Really? We can find no record of her publicly accepting responsibility for what happened at Benghazi before October 15th, more than a month after that murderous attack. There are times when carelessness, apathy and general incompetence amount to negligence, and this was one of them. Madam Secretary’s explanations won’t wash.

But when explanations fail, there is always emotion to appeal to: “I stood next to President Obama as the Marines carried those flag-draped caskets off the plane at Andrews,” she told the senators. “I put my arms around the mothers and fathers, sisters and brothers, sons and daughters. . . .” Which reminds us that, when Whitewater was the scandal du-jour back in 1994, Hillary Clinton received TV Guide’s award for the “best performance . . . in a drama or press conference.’’ What struck us most about that scene at Andrews was that the 24 Marines who accompanied those coffins home, six to each body, were 24 more than were assigned to protect our people at Benghazi when they were still alive.

A RESIGNATION is the sincerest sign that a public official is willing to take responsibility for what has happened on his-or her-supposed watch.
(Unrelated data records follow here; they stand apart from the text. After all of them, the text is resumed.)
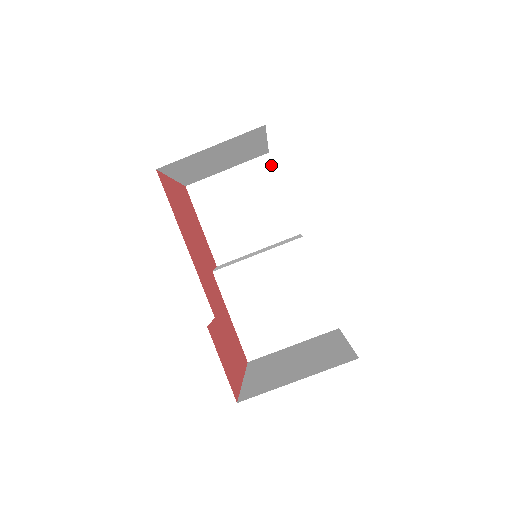
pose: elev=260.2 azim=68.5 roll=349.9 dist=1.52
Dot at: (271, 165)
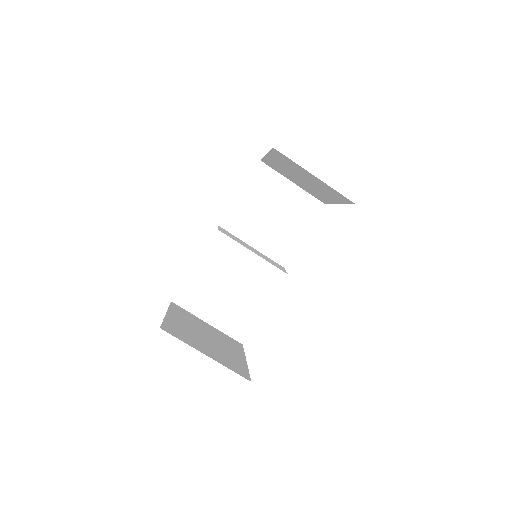
Dot at: (318, 212)
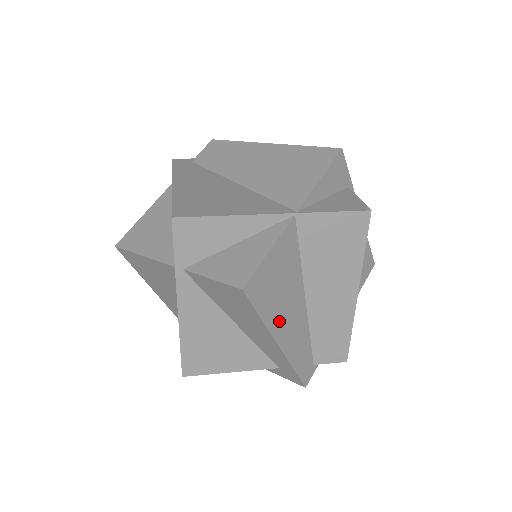
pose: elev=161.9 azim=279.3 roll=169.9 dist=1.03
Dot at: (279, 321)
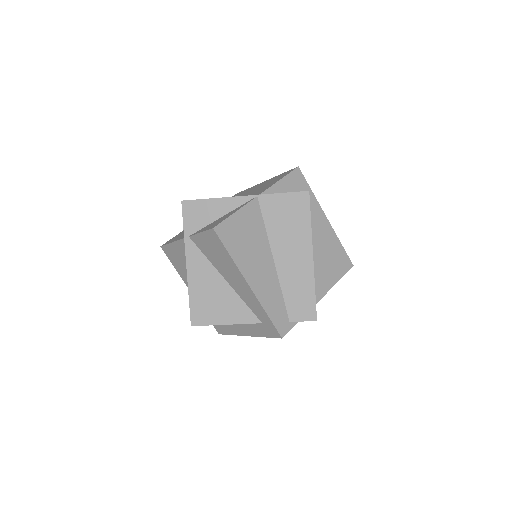
Dot at: (248, 266)
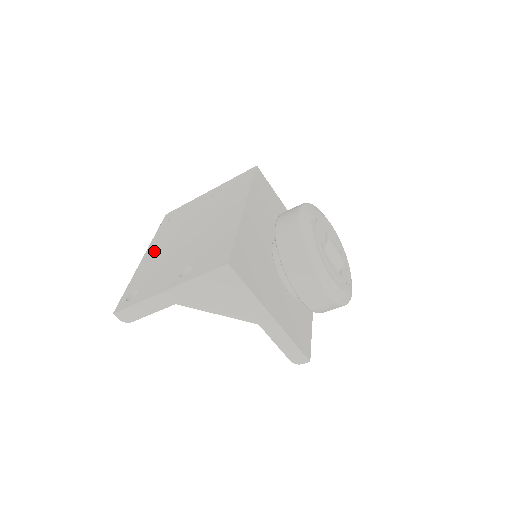
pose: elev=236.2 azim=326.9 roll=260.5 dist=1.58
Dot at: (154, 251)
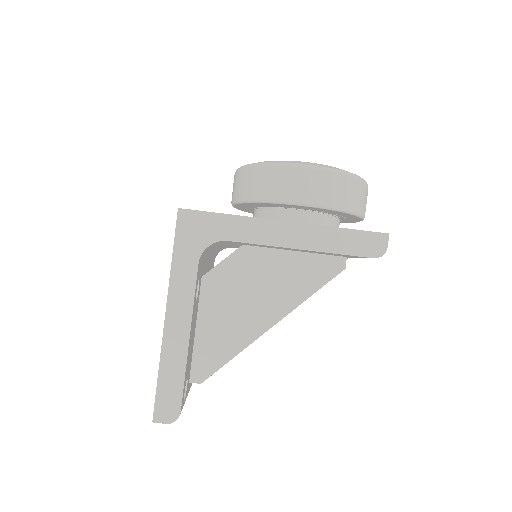
Dot at: occluded
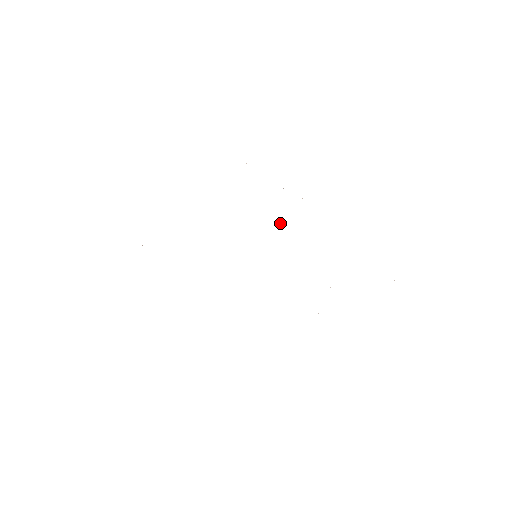
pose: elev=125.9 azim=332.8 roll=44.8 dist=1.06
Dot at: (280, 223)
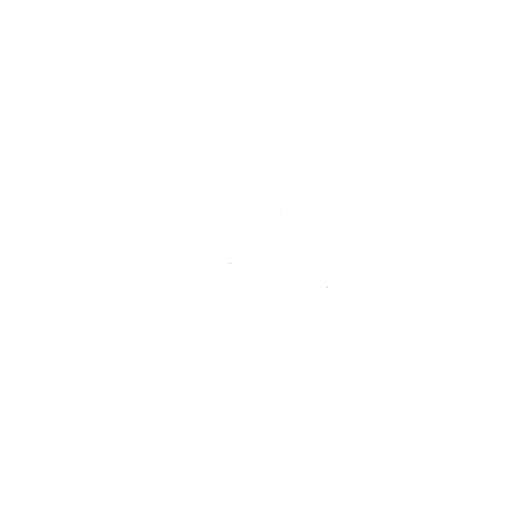
Dot at: occluded
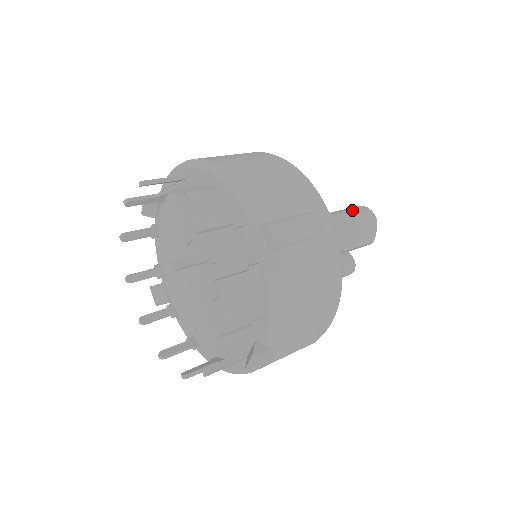
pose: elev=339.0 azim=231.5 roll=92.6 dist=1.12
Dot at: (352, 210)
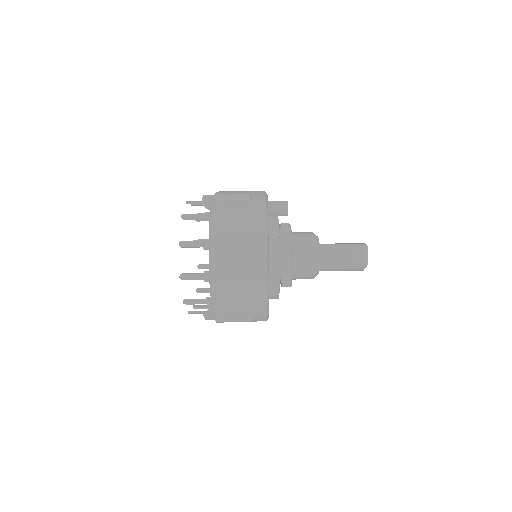
Dot at: occluded
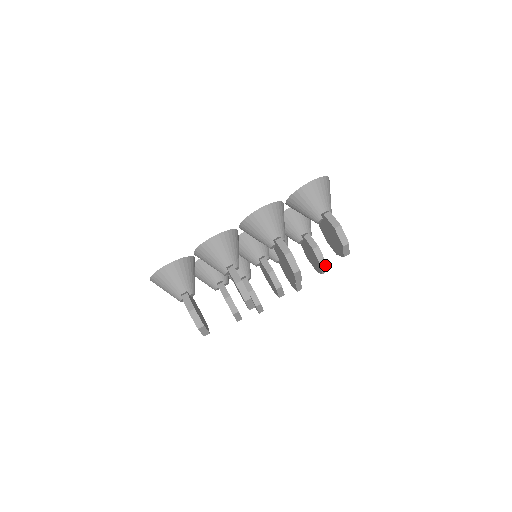
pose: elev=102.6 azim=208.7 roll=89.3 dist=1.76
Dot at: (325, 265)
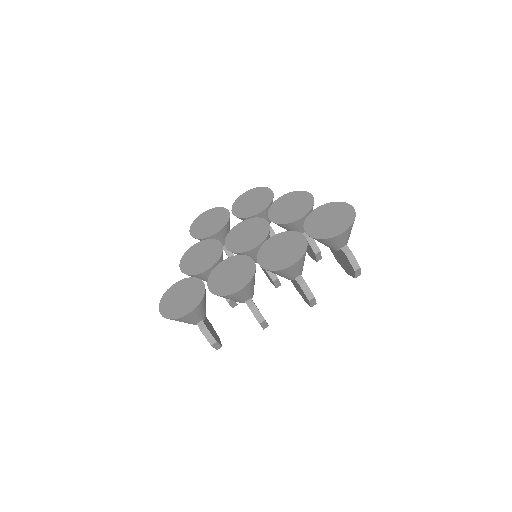
Dot at: occluded
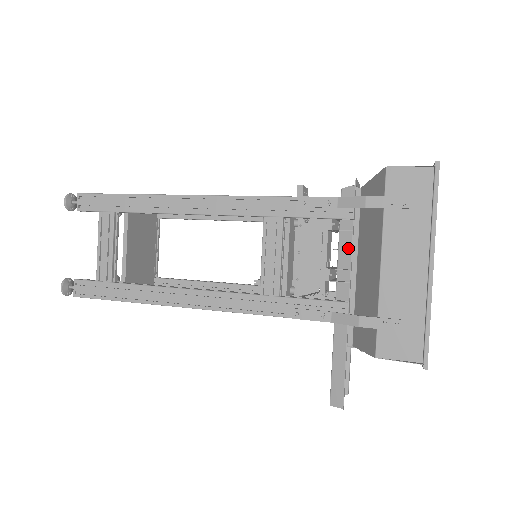
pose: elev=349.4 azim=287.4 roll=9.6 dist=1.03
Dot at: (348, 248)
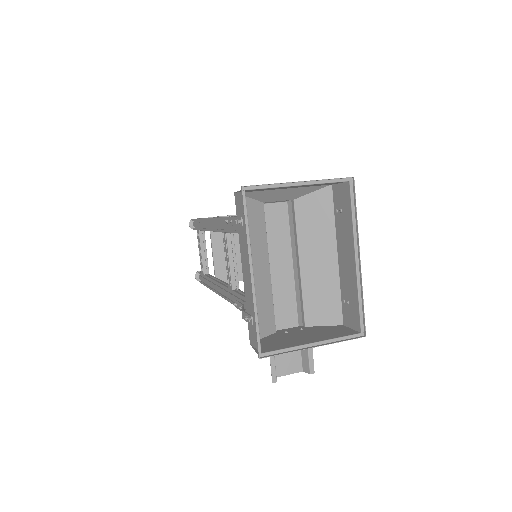
Dot at: occluded
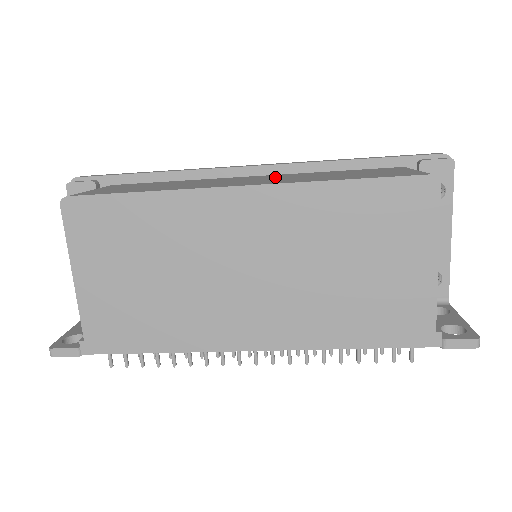
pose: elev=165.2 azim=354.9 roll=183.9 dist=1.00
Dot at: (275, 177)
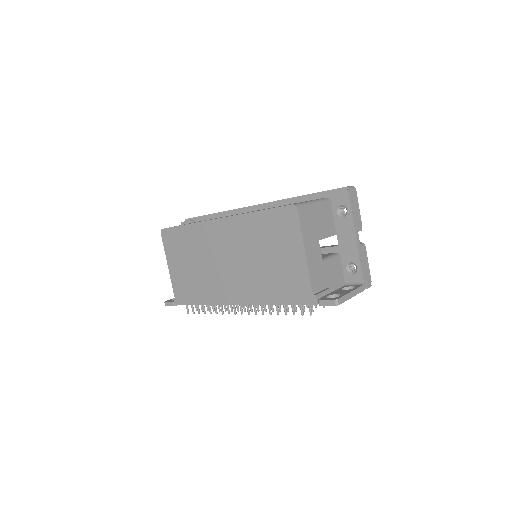
Dot at: occluded
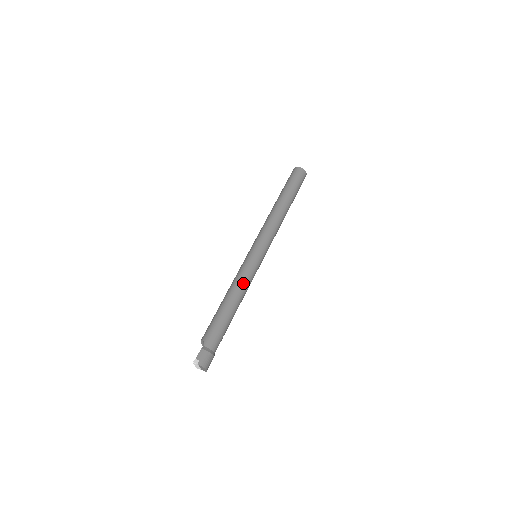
As we were taught in the service, a commander is responsible for whatever his unit does or fails to do (emphasis ours). And yet Hillary Clinton stayed on as secretary of state. By now a number of assistant secretaries and other underlings have been fired or disciplined or reassigned, but at State, taking responsibility is apparently only for the lower-downs.

Benghazi was a test not only of American preparedness, which this administration failed, but a test of whether it could accept any intelligence different from its fondest preconceptions about the nature of the Islamist threat. It failed that test, too, perhaps because it lacks the most basic requisite for facing the realities of this world: humility. At Benghazi, that proved a fatal, a tragic, failing.

What difference does that make at this point? It could make all the difference if Hillary Clinton decides to run for president in 2016. That comment about what difference does it make is sure to come up if she does. It’s one of those classic (mis)statements that follow politicians to the end of their careers, if not longer. Much like the comment she made when she was still Senator Clinton that it would take “a willing suspension of disbelief” to think the Surge would work in Iraq. (It did, effectively and with dispatch.)

That comment from then-Senator Clinton is barely remembered now, and maybe Ms. Clinton is hoping this one will fade, too. For it would take a willing suspension of disbelief to think she was telling the truth, the whole truth and nothing but the truth last week about what happened at Benghazi. For the more questions she answered during those hearings, the more doubts she raised.

———

Afterthought and suggestion: John Adams, the auteur who gave us Nixon in China, needs to write a work to be titled Lady Hillary of Benghazi modeled on Shostakovich’s Lady Macbeth of Mtsensk. Only an artist of John Adams’ stature could do justice to a diplomat of Hillary Clinton’s. To quote an excerpt from the libretto:

What, will these hands ne’er be clean? Will all great Neptune’s ocean wash this blood clean from my hand? No; this my hand will rather the multitudinous seas incarnadine, making the green one red. . . .

Exit Lady Hillary, pursued by her demons. Curtain.